My brain is shrunk, I cannot hear,
There is a hole inside my ear.
A fitting poem for the first day back to school. My children must have run across this poem before. Some of these pains sound all too familiar!
*I found the poem under both titles.
January 9th – Crossing the Moon Lines, by Chester Maynes
Favorite lines:
Horizontal, striped
sized shapes of
daydreams and the
jets in the skies
are flying hard.
I think the poet is trying to say so many things in this poem, and I admit I don’t understand it all. I want to, though. The image of daydreams broken up into horizontal shapes really struck a chord with me. In the stanza following this one, he talks about prolonging a short breath, and I want to know, why did we forget to prolong it?
January 10th – Song For Luthien Tinuviel, by Philip Dodd
Favorite lines:
Unlooked for beauty came to my eye,
elf maid dancing beneath the sky,
fair elf the lays of old had sung,
fair elf from when the world was young.
I’ve read this one three times now and I never get tired of it.
January 11th – I Know Why the Caged Bird Sings (or Caged Bird)*, by Maya Angelou
Favorite lines:
But a bird that stalks
down his narrow cage
can seldom see through
his bars of rage
his wings are clipped and
his feet are tied
so he opens his throat to sing
Confession time.
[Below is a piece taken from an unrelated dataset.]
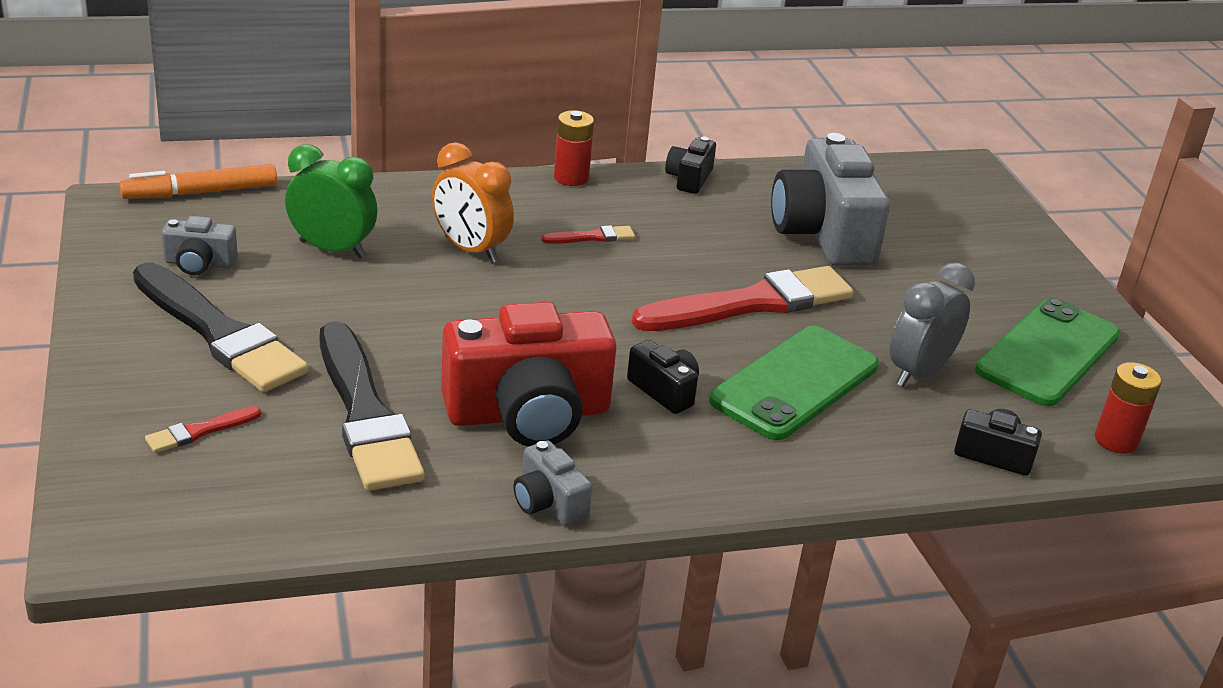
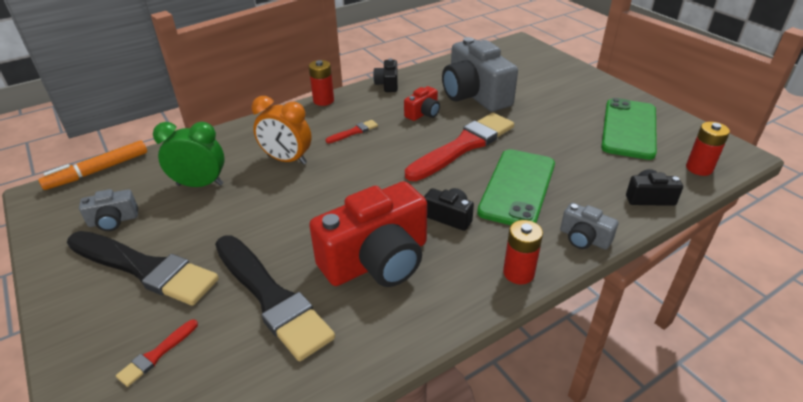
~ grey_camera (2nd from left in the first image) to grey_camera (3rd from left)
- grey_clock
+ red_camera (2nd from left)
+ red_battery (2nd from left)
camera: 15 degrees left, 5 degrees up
While I, like everyone else in the world, have heard of Maya Angelou, I had never read her. I’ve since corrected that. I actually read several of hers, but I chose Caged Bird for the blog entry this week because it spoke to me the most. I chose the above stanza because it captures powerful emotions: Despair. Rage. Longing.
*I found the poem under both titles.
January 12th – Passers-by, by Carl Sandburg
Favorite lines:
I remember lean ones among you,
Throats in the clutch of a hope,
Lips written over with strivings,
Mouths that kiss only for love.
If there was any poem I didn’t know how to feel about this week, it’s this one. Included in his anthology, Chicago Poems, this poem is written with the same gritty style as others in the book. I like it, I think. His words definitely stay with me.
January 13th – Look back on time with kindly eyes, by Emily Dickinson
Favorite lines:
Look back on time with kindly eyes,
He doubtless did his best;
Nothing hits home more to me than brutal honesty. Unless it’s directed toward me. Here, I love it.
January 14th –Fossils, by Elaine Olund
Favorite lines:
Look at the ginkgo leaves,
scattered like footprints on the
wet sidewalk, shaped like duck’s feet
rubber-ducky yellow, like childhood.
Sometimes I can’t remember things
sometimes I can’t forget.
Love the imagery. Love the paradox. Love the humanity.
Last week I told you my favorite. This week, I’ll turn it around. Which one is your favorite?